Problem requirements
Return each record exactly as it appears, so that nothing is dropped or altered.
(Available records begins)
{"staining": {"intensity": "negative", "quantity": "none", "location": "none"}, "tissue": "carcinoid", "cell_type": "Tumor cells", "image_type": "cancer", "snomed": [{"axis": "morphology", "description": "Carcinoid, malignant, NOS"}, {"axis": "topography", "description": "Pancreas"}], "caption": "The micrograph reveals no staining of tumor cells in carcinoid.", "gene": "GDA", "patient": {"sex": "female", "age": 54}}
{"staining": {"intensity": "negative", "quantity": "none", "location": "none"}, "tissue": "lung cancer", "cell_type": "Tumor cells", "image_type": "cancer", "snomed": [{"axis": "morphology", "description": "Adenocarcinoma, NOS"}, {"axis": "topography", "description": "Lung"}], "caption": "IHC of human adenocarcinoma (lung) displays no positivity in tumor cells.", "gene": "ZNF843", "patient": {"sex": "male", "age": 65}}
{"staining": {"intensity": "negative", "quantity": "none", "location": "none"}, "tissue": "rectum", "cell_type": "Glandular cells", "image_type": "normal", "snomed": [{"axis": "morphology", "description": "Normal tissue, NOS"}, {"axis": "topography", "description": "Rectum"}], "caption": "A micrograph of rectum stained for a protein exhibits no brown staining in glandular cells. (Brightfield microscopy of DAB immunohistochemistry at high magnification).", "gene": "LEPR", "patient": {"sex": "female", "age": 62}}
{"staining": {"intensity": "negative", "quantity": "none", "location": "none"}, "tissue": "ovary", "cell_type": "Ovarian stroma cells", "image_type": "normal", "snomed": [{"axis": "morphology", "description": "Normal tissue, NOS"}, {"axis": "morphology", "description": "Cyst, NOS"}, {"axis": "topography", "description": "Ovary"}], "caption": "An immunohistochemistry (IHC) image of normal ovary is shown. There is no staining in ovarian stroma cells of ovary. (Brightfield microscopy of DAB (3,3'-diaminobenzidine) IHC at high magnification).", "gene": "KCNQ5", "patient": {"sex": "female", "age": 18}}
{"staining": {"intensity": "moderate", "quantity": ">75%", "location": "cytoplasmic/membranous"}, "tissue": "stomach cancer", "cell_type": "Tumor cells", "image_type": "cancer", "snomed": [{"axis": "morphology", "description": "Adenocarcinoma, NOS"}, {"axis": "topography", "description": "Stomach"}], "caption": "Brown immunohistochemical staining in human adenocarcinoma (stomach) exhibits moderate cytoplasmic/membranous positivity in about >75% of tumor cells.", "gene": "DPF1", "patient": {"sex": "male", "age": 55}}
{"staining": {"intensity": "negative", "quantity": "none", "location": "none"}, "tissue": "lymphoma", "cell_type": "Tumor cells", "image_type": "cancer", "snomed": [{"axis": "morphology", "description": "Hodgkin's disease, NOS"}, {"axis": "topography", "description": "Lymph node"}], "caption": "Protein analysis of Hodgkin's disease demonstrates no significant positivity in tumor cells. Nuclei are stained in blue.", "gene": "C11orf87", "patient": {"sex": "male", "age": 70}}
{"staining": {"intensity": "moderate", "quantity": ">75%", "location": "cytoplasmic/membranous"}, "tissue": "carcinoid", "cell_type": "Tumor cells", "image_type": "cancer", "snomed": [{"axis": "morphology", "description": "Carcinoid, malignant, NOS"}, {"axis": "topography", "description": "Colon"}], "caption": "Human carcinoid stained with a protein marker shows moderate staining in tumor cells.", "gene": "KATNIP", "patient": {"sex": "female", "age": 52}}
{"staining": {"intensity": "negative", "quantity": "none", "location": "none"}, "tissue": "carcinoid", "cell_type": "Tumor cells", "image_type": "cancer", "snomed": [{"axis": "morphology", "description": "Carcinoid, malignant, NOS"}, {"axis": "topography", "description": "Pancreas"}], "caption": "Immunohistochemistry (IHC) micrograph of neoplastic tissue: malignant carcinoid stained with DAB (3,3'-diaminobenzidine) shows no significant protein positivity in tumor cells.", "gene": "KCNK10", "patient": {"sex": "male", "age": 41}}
(Available records ends)
Response area
{"staining": {"intensity": "negative", "quantity": "none", "location": "none"}, "tissue": "carcinoid", "cell_type": "Tumor cells", "image_type": "cancer", "snomed": [{"axis": "morphology", "description": "Carcinoid, malignant, NOS"}, {"axis": "topography", "description": "Pancreas"}], "caption": "The micrograph reveals no staining of tumor cells in carcinoid.", "gene": "GDA", "patient": {"sex": "female", "age": 54}}
{"staining": {"intensity": "negative", "quantity": "none", "location": "none"}, "tissue": "lung cancer", "cell_type": "Tumor cells", "image_type": "cancer", "snomed": [{"axis": "morphology", "description": "Adenocarcinoma, NOS"}, {"axis": "topography", "description": "Lung"}], "caption": "IHC of human adenocarcinoma (lung) displays no positivity in tumor cells.", "gene": "ZNF843", "patient": {"sex": "male", "age": 65}}
{"staining": {"intensity": "negative", "quantity": "none", "location": "none"}, "tissue": "rectum", "cell_type": "Glandular cells", "image_type": "normal", "snomed": [{"axis": "morphology", "description": "Normal tissue, NOS"}, {"axis": "topography", "description": "Rectum"}], "caption": "A micrograph of rectum stained for a protein exhibits no brown staining in glandular cells. (Brightfield microscopy of DAB immunohistochemistry at high magnification).", "gene": "LEPR", "patient": {"sex": "female", "age": 62}}
{"staining": {"intensity": "negative", "quantity": "none", "location": "none"}, "tissue": "ovary", "cell_type": "Ovarian stroma cells", "image_type": "normal", "snomed": [{"axis": "morphology", "description": "Normal tissue, NOS"}, {"axis": "morphology", "description": "Cyst, NOS"}, {"axis": "topography", "description": "Ovary"}], "caption": "An immunohistochemistry (IHC) image of normal ovary is shown. There is no staining in ovarian stroma cells of ovary. (Brightfield microscopy of DAB (3,3'-diaminobenzidine) IHC at high magnification).", "gene": "KCNQ5", "patient": {"sex": "female", "age": 18}}
{"staining": {"intensity": "moderate", "quantity": ">75%", "location": "cytoplasmic/membranous"}, "tissue": "stomach cancer", "cell_type": "Tumor cells", "image_type": "cancer", "snomed": [{"axis": "morphology", "description": "Adenocarcinoma, NOS"}, {"axis": "topography", "description": "Stomach"}], "caption": "Brown immunohistochemical staining in human adenocarcinoma (stomach) exhibits moderate cytoplasmic/membranous positivity in about >75% of tumor cells.", "gene": "DPF1", "patient": {"sex": "male", "age": 55}}
{"staining": {"intensity": "negative", "quantity": "none", "location": "none"}, "tissue": "lymphoma", "cell_type": "Tumor cells", "image_type": "cancer", "snomed": [{"axis": "morphology", "description": "Hodgkin's disease, NOS"}, {"axis": "topography", "description": "Lymph node"}], "caption": "Protein analysis of Hodgkin's disease demonstrates no significant positivity in tumor cells. Nuclei are stained in blue.", "gene": "C11orf87", "patient": {"sex": "male", "age": 70}}
{"staining": {"intensity": "moderate", "quantity": ">75%", "location": "cytoplasmic/membranous"}, "tissue": "carcinoid", "cell_type": "Tumor cells", "image_type": "cancer", "snomed": [{"axis": "morphology", "description": "Carcinoid, malignant, NOS"}, {"axis": "topography", "description": "Colon"}], "caption": "Human carcinoid stained with a protein marker shows moderate staining in tumor cells.", "gene": "KATNIP", "patient": {"sex": "female", "age": 52}}
{"staining": {"intensity": "negative", "quantity": "none", "location": "none"}, "tissue": "carcinoid", "cell_type": "Tumor cells", "image_type": "cancer", "snomed": [{"axis": "morphology", "description": "Carcinoid, malignant, NOS"}, {"axis": "topography", "description": "Pancreas"}], "caption": "Immunohistochemistry (IHC) micrograph of neoplastic tissue: malignant carcinoid stained with DAB (3,3'-diaminobenzidine) shows no significant protein positivity in tumor cells.", "gene": "KCNK10", "patient": {"sex": "male", "age": 41}}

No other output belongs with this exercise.